WHAT THE TASK ASKS: Copy the passage about returning to writing practice in full, word for word.

TEXT UNDER STUDY:
■ ■ ■ ■ ■

The end product didn’t matter. The process of showing up and writing and connecting with the wilderness of my own heart and mind is what mattered.

Then I decided I needed to be more disciplined. I needed to produce more. More stories, blog posts, novels. And I let writing practice slip away, not counting it as “real” writing.

This summer I joined an on-line writing class hosted by the luminous Bryonie Wise called “Human is What We Are.” Honestly, I was hesitant. I have committed time and money to so many on-line classes over the years and I rarely finish them. My enthusiasm wanes then my connection to the group fades and I’m off on my own again.

This time has been different. First, I am intimately familiar with writing practice. Slipping back into it has been soothing and inspiring. It has been reconnecting with an old friend who really knows me, who sees all of me.

■ ■ ■ ■ ■

Landmark coordinate records:
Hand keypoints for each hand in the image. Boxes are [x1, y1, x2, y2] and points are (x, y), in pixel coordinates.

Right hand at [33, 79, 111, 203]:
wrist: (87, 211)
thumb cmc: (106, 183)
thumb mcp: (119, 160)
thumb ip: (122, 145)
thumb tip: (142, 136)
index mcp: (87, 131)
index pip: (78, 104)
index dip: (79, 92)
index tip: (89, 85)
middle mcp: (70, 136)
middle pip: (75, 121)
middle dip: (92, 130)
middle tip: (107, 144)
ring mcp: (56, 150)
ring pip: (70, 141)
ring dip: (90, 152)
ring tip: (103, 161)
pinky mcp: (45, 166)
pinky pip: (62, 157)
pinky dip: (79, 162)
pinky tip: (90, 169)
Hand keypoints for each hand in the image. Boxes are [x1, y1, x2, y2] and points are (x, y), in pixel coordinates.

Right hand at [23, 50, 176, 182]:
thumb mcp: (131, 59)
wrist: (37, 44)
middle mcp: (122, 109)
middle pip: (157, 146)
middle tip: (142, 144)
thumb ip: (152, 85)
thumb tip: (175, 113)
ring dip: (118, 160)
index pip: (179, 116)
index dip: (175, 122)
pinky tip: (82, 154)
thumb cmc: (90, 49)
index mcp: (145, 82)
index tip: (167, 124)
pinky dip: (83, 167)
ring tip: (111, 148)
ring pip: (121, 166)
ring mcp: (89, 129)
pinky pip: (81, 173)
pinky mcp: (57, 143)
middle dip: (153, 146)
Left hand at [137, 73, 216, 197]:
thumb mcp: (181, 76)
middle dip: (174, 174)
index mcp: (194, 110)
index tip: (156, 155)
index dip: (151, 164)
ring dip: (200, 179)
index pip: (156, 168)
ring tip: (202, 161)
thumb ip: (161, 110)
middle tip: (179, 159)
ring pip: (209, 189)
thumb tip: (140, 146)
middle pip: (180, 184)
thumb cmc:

■ ■ ■ ■ ■

RESULT FOR THIS TASK:
The end product didn’t matter. The process of showing up and writing and connecting with the wilderness of my own heart and mind is what mattered.

Then I decided I needed to be more disciplined. I needed to produce more. More stories, blog posts, novels. And I let writing practice slip away, not counting it as “real” writing.

This summer I joined an on-line writing class hosted by the luminous Bryonie Wise called “Human is What We Are.” Honestly, I was hesitant. I have committed time and money to so many on-line classes over the years and I rarely finish them. My enthusiasm wanes then my connection to the group fades and I’m off on my own again.

This time has been different. First, I am intimately familiar with writing practice. Slipping back into it has been soothing and inspiring. It has been reconnecting with an old friend who really knows me, who sees all of me.